[Dataset excerpts]
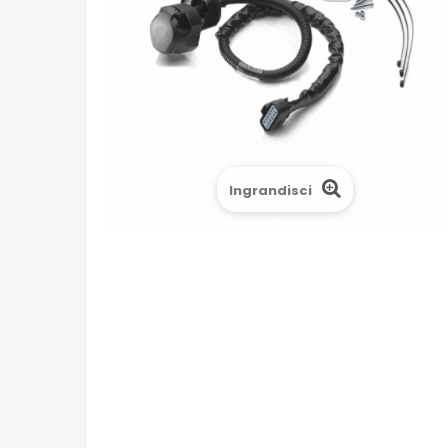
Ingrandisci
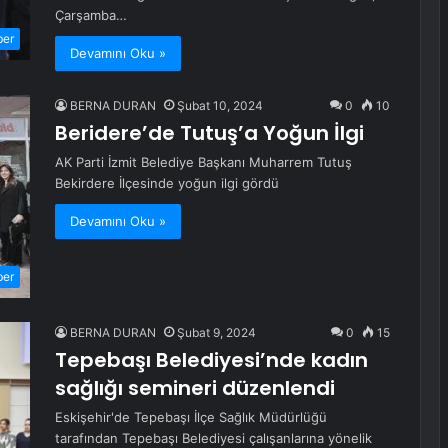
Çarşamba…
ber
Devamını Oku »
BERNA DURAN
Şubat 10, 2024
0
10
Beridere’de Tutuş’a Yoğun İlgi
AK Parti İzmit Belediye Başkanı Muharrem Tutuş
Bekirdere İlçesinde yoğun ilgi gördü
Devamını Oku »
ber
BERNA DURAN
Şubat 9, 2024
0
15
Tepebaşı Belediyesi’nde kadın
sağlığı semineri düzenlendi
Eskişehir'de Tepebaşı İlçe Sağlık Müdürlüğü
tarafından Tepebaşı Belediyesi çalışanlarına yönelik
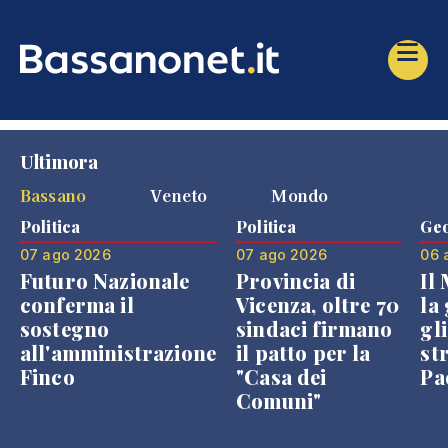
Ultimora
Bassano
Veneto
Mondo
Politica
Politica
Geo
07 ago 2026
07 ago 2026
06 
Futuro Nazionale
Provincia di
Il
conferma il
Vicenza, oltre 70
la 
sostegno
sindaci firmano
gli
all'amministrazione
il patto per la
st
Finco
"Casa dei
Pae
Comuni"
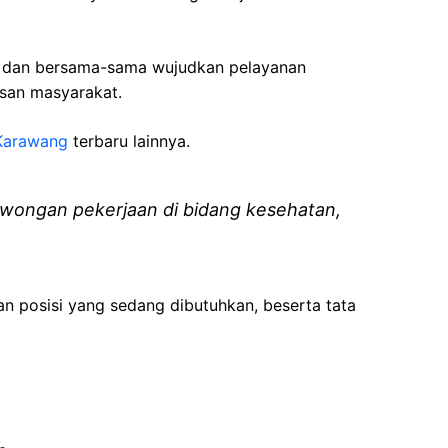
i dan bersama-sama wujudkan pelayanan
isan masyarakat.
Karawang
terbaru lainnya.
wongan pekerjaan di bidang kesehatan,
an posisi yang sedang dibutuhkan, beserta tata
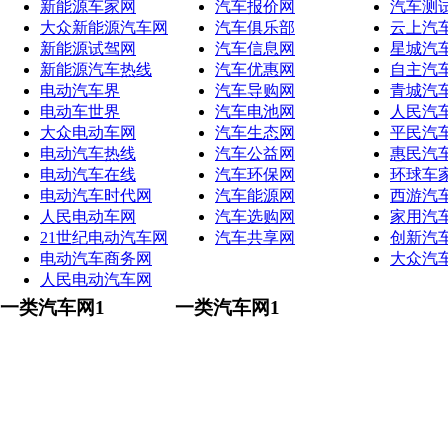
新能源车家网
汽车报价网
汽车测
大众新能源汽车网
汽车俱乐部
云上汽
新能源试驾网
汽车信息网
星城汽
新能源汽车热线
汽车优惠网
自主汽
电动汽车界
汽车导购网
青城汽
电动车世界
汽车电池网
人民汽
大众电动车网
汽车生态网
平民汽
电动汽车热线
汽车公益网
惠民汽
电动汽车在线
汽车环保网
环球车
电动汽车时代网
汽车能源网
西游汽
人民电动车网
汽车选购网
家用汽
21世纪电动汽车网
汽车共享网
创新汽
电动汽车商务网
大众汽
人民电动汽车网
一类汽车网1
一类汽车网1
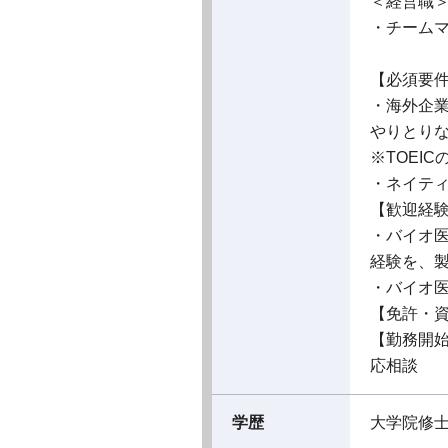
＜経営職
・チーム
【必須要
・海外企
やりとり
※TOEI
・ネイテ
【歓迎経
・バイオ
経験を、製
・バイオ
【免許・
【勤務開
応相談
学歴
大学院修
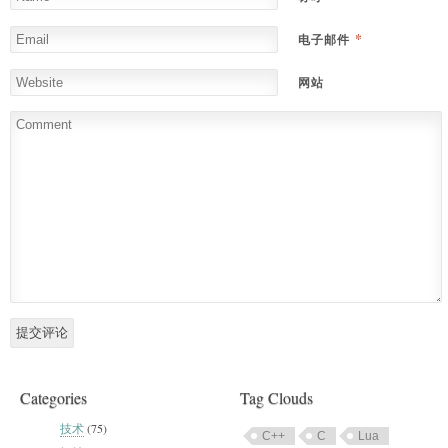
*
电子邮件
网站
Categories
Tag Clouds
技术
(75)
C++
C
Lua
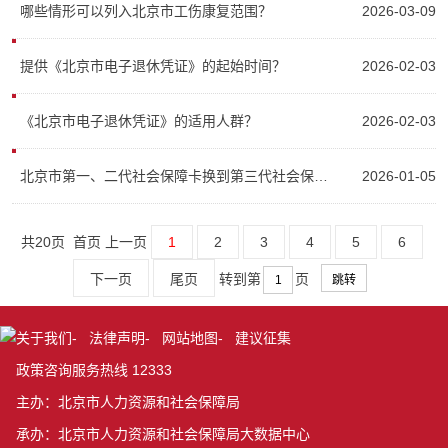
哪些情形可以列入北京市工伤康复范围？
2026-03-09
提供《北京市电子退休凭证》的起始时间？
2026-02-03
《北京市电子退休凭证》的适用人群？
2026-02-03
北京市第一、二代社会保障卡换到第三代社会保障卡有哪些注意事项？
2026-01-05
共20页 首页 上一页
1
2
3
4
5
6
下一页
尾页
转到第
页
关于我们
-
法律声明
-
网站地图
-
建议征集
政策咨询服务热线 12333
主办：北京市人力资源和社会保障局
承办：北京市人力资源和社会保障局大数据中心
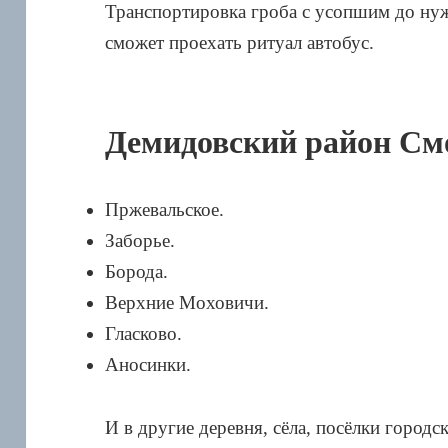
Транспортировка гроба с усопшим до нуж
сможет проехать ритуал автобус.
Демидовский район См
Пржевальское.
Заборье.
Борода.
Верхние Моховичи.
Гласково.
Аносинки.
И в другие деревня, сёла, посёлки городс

# WHAT IS REQUIRED:
Find the string "Belediyesi" in the entries above and return each line that holds it.

# RESPONSE AREA:
Tepebaşı Belediyesi’nde kadın
tarafından Tepebaşı Belediyesi çalışanlarına yönelik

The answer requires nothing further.